Source information:
======

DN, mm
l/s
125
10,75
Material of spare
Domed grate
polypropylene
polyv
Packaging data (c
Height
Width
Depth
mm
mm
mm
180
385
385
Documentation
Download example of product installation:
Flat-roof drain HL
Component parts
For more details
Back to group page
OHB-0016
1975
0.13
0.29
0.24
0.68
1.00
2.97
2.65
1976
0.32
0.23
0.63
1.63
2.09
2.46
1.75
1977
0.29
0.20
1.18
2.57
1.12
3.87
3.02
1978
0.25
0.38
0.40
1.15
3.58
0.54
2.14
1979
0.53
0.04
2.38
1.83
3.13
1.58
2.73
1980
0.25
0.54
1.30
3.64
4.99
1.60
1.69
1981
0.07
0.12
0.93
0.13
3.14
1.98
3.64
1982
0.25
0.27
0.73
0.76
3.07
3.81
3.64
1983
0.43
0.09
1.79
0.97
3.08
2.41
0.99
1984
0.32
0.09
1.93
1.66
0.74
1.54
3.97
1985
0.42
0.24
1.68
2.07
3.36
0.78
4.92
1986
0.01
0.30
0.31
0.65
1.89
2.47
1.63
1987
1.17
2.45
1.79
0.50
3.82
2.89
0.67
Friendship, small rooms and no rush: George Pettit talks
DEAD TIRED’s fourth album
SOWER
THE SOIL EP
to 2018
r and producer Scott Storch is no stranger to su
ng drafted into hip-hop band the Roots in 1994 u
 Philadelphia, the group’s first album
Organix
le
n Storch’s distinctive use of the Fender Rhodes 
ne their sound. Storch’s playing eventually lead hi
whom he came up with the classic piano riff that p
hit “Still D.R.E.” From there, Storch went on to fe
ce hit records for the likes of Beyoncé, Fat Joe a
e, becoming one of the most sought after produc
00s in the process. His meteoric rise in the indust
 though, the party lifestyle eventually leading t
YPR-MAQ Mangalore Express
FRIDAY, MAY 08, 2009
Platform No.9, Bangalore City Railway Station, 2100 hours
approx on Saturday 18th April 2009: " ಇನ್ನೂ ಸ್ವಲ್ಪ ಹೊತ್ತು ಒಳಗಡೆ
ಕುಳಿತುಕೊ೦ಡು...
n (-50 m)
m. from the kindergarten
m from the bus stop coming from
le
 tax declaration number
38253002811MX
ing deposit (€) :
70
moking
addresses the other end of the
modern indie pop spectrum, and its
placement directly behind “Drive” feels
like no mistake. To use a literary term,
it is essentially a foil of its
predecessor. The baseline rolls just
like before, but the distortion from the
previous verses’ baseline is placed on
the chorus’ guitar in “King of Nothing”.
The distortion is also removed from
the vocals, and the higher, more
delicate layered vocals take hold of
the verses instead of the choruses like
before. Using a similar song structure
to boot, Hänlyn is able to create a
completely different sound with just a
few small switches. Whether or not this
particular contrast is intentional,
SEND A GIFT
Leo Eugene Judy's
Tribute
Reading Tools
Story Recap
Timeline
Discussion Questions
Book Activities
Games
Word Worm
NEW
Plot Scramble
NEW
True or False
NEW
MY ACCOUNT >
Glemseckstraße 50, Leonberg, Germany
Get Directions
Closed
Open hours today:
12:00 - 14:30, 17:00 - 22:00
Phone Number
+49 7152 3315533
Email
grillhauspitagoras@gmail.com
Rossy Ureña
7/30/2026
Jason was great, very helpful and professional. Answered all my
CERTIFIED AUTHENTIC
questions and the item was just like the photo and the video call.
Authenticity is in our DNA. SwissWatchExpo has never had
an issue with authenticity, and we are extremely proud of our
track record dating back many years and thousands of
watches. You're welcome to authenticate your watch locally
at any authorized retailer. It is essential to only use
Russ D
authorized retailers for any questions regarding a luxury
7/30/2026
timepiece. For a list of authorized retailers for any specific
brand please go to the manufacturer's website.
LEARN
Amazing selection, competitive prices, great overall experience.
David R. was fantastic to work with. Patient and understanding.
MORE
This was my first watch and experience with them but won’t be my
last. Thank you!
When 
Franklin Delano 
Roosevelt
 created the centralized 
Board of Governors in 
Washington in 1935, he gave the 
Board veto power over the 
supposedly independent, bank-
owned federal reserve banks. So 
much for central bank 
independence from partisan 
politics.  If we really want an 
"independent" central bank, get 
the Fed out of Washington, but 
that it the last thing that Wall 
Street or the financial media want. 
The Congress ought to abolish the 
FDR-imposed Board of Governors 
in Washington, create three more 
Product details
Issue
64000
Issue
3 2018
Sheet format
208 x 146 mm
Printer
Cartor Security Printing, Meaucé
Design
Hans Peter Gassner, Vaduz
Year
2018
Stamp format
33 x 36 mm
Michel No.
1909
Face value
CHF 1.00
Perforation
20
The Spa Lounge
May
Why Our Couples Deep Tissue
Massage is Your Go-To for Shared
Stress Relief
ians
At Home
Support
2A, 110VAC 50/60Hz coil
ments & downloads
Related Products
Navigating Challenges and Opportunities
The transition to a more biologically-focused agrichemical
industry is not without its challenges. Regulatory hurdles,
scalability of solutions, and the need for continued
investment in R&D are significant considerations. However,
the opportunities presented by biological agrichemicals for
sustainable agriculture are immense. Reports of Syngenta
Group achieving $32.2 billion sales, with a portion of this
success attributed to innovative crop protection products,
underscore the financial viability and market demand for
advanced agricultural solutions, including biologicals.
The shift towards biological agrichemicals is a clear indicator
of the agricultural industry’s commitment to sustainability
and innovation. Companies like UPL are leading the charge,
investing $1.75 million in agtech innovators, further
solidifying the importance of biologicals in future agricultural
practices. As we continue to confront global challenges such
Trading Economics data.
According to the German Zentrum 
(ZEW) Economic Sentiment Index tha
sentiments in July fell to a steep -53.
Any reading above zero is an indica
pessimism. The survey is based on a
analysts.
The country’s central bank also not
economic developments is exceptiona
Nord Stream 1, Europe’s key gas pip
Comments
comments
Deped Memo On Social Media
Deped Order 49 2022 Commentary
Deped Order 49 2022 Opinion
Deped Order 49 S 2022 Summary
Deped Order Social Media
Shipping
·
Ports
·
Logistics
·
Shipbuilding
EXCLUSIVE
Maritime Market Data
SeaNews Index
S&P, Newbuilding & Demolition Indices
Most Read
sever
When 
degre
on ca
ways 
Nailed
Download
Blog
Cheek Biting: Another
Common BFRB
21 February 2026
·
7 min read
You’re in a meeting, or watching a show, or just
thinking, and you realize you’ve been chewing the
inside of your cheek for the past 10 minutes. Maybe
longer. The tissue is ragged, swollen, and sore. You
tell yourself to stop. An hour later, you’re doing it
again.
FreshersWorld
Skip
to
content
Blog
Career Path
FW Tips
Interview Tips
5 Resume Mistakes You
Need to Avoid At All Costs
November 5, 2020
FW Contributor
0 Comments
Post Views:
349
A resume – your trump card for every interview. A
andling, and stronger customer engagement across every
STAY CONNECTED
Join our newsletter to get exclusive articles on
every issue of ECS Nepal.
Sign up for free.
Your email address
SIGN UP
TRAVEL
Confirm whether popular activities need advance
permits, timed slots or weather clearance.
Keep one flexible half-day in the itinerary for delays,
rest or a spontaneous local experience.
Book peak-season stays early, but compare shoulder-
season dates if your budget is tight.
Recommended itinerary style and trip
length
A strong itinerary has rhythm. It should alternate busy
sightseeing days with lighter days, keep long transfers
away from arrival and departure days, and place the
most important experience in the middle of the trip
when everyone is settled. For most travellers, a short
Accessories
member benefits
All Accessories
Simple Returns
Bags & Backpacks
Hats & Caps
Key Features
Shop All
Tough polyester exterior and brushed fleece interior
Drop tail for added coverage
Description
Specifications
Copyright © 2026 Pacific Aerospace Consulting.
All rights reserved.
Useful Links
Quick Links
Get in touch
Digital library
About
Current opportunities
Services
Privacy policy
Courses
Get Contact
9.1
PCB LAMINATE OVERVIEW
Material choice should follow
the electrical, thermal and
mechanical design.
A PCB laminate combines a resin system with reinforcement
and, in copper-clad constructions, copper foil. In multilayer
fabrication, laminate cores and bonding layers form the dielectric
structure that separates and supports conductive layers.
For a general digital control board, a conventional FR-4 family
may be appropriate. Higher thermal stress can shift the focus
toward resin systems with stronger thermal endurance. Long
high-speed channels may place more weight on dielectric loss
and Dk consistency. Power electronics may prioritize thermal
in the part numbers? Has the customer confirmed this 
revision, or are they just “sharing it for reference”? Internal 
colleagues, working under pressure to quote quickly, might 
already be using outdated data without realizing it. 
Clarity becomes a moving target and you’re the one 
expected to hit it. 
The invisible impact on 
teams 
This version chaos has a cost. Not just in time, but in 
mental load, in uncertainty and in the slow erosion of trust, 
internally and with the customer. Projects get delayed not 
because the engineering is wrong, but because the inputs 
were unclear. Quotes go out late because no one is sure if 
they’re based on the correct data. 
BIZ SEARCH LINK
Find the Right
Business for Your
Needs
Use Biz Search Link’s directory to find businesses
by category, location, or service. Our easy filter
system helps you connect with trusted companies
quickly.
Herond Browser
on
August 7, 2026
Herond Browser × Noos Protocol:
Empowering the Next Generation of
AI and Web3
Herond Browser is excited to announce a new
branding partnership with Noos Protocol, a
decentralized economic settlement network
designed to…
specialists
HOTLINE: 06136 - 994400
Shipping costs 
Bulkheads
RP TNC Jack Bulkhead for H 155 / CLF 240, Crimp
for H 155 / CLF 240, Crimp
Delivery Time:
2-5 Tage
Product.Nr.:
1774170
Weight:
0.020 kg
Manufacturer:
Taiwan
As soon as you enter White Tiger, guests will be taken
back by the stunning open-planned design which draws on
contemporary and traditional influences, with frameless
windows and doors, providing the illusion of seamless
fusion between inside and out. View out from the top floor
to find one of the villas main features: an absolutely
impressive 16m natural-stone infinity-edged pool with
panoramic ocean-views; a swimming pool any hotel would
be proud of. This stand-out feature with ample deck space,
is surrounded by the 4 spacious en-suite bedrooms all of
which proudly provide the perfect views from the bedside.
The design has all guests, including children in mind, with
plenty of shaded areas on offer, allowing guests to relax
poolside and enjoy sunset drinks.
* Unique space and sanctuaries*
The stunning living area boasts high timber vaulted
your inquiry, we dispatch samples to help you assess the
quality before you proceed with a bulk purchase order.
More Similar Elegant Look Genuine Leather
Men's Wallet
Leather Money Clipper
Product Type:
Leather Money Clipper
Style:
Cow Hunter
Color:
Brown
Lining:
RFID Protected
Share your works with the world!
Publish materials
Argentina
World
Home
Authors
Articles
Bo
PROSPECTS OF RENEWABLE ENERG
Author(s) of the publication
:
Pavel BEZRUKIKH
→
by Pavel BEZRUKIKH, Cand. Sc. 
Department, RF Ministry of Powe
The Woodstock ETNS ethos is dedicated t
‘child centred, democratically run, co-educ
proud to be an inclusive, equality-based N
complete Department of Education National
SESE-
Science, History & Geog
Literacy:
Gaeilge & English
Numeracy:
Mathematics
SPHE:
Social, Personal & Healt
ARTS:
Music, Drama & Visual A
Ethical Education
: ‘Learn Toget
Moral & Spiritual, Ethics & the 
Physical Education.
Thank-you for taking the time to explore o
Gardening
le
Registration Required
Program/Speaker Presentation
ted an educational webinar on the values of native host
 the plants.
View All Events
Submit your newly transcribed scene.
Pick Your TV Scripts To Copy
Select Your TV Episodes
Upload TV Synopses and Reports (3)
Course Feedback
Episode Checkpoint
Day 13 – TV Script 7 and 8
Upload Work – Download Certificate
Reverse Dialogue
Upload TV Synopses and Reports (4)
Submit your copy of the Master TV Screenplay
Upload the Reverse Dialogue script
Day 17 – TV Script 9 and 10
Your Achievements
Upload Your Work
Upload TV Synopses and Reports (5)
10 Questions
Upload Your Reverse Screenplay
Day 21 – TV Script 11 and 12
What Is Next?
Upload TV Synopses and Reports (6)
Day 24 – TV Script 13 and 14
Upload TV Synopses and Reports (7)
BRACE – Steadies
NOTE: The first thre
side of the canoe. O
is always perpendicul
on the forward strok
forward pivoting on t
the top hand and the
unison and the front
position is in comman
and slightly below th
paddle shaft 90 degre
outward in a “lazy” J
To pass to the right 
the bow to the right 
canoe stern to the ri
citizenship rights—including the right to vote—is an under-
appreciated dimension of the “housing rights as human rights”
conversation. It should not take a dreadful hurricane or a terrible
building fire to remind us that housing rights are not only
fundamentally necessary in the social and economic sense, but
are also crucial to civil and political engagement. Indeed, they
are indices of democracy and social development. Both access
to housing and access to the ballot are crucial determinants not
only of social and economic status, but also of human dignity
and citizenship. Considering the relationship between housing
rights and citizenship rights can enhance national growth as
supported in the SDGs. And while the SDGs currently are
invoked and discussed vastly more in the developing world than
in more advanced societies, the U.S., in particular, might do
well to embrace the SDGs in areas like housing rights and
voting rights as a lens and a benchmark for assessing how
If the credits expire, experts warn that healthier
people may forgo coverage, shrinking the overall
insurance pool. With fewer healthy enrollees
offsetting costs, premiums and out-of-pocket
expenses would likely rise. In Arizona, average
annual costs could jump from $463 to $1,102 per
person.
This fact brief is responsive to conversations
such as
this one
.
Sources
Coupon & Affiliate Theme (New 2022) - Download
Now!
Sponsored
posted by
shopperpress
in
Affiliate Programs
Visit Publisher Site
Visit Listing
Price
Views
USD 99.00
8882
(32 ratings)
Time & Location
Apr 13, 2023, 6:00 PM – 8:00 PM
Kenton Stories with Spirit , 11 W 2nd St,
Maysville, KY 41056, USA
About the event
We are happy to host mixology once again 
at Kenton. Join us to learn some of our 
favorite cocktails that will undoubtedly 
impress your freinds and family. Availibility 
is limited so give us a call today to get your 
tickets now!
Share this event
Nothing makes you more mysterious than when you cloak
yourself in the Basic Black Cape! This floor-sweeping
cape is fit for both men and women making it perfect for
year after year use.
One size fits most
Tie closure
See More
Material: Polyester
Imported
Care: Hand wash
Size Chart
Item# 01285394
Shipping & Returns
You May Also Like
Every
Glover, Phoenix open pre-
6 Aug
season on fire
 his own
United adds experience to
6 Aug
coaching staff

======

Exercise instructions:
Within the material above, copy exactly the lines from the line that holds "Mathematics" up to and including the line that holds "Upload TV Synopses and Reports (4)".

Written response:
Mathematics
SPHE:
Social, Personal & Healt
ARTS:
Music, Drama & Visual A
Ethical Education
: ‘Learn Toget
Moral & Spiritual, Ethics & the 
Physical Education.
Thank-you for taking the time to explore o
Gardening
le
Registration Required
Program/Speaker Presentation
ted an educational webinar on the values of native host
 the plants.
View All Events
Submit your newly transcribed scene.
Pick Your TV Scripts To Copy
Select Your TV Episodes
Upload TV Synopses and Reports (3)
Course Feedback
Episode Checkpoint
Day 13 – TV Script 7 and 8
Upload Work – Download Certificate
Reverse Dialogue
Upload TV Synopses and Reports (4)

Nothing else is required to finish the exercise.